= Metalloexopeptidase =

Type of enzyme

A metalloexopeptidase is a type of enzyme that acts as a metalloproteinase exopeptidase.
These enzymes have a catalytic mechanism involving a metal, often zinc. They function in molecular biology as agents that cut the terminal (or penultimate) peptide bonds ending peptide chains. Analogous to slicing the end off a loaf of bread, the process releases a single amino acid (or dipeptide) for use.

== Metallocarboxypeptidase ==
The terms "metallo carboxypeptidase", "metallo-carboxypeptidase" and "metallocarboxypeptidase" are used to describe a metalloexopeptidase carboxypeptidase. These peptidases specifically target the C-terminus, the unbound carboxyl group (-COOH) at one distinct end of the amino acid chain (cutting one side from a loaf of bread rather than the end).

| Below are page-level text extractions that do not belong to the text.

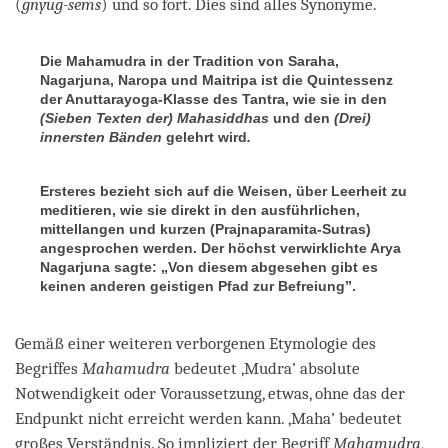
(
gnyug-sems
) und so fort. Dies sind alles Synonyme.
Die Mahamudra in der Tradition von Saraha,
Nagarjuna, Naropa und Maitripa ist die Quintessenz
der Anuttarayoga-Klasse des Tantra, wie sie in den
(Sieben Texten der) Mahasiddhas
und den
(Drei)
innersten Bänden
gelehrt wird
.
Ersteres bezieht sich auf die Weisen, über Leerheit zu
meditieren, wie sie direkt in den ausführlichen,
mittellangen und kurzen (Prajnaparamita-Sutras)
angesprochen werden. Der höchst verwirklichte Arya
Nagarjuna sagte:
„
Von diesem abgesehen gibt es
keinen anderen geistigen Pfad zur Befreiung”.
Gemäß einer weiteren verborgenen Etymologie des
Begriffes
Mahamudra
bedeutet ‚Mudra’ absolute
Notwendigkeit oder Voraussetzung, etwas, ohne das der
Endpunkt nicht erreicht werden kann. ‚Maha’ bedeutet
großes Verständnis. So impliziert der Begriff
Mahamudra
,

== Enzyme Commission number ==
Using the Enzyme Commission number (EC number) system, metallocarboxypeptidases fall under EC 3.4.17. Examples of these compounds in the human genome include AGBL1 and AGBL2, known also as ATP/GTP Binding Protein-Like 1 and 2, respectively. The former resides in Chromosome 15 and is made up of 951,392 base pairs (bases) while the latter resides in Chromosome 11 and is made up of 56,221 bases.